On the way out of Christianity, I stumbled into self-help. It lacked Christian ecclesiology, iconography, doctrine, vocabulary, and historical trappings, so for awhile I thought it was some kind of new psychology-based way to successful living – which is precisely what the self-helpers want us to think. But after awhile, it was all too familiar. “God” was often still “God” but more often “the Universe.” The Bible was misquoted in pseudo-Biblical sound bytes. Jesus was mentioned now and then – usually with the lame “good teacher” title —  and sometimes was completely reinvented — like when The Secret declared that he was a millionaire. And on it went. Before long it was clear that self-help was a wannabe substitute religion for Christianity. Its belief dynamics were identical. Like Christianity, it declared that doing the impossible could become the new normal if we just believed. Both religions claimed they could show you how believe effectively enough to get the impossible things you wanted.

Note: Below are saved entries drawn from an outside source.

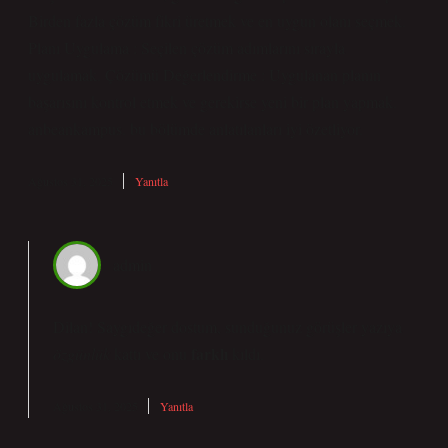
Birden fazla çözüm fikri üretmek ve en uygun olanı seçmek.
Planı Uygulama : Seçilen çözüm adımlarını sırayla
uygulamak. Çözümü Değerlendirme : Uygulanan planın
başarısını kontrol etmek ve gerekirse yeni bir plan yapmak.
anbeankampus. bu bölümde anlatılanları iyi özetliyor.
Ağustos 31, 2025
Yanıtla
admin
Dilan! Saygıdeğer dostum, sunduğunuz görüşler yazıya
farklı
özgünlük
kattı ve onu
kıldı.
Ağustos 31, 2025
Yanıtla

As far as I can tell, Plato was the first one to write, “wisdom is what works.” I pushed the “do the impossible” gospel to the point where it finally failed the “wisdom is what works” test so completely I couldn’t make excuses for it anymore.

If that’s not delusion, it’ll do till the real thing comes along.

Now I’m in recovery. I’m done with doing the impossible. That shit is toxic to me now. I can’t go anywhere near it.